Job item | Report all lines in the records that hold the string "Fressnapf".

[Stored records]
※ ※ ※

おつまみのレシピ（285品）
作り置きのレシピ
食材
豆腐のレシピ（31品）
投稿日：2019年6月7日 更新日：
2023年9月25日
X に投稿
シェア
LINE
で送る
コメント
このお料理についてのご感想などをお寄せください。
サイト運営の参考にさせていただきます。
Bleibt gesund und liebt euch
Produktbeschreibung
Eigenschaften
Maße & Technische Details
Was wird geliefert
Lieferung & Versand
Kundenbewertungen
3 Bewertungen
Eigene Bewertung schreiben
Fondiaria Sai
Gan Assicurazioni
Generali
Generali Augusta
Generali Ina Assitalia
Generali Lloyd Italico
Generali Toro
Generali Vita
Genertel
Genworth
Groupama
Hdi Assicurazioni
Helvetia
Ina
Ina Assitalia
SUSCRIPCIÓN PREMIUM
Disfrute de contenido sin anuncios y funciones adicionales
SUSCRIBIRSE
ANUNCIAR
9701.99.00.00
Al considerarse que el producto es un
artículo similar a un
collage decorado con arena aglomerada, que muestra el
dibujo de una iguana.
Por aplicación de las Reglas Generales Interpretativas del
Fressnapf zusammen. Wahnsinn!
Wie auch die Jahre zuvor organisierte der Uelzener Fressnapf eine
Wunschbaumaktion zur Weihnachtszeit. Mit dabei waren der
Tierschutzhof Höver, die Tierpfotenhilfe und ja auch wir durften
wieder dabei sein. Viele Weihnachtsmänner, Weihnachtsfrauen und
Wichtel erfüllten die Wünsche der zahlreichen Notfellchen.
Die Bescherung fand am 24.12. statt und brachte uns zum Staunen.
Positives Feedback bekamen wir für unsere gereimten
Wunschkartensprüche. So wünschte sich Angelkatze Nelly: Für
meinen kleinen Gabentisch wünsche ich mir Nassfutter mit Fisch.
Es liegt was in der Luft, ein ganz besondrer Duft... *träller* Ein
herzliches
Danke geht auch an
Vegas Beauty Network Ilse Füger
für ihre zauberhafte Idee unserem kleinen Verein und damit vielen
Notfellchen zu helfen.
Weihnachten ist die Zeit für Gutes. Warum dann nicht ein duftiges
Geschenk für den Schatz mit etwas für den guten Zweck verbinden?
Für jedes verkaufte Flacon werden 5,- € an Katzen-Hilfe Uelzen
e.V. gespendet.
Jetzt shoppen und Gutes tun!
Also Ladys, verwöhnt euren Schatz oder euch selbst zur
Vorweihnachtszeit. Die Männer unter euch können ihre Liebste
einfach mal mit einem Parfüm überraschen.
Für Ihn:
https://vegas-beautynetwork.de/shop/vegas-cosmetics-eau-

※ ※ ※

Result for this exercise |
Fressnapf zusammen. Wahnsinn!
Wie auch die Jahre zuvor organisierte der Uelzener Fressnapf eine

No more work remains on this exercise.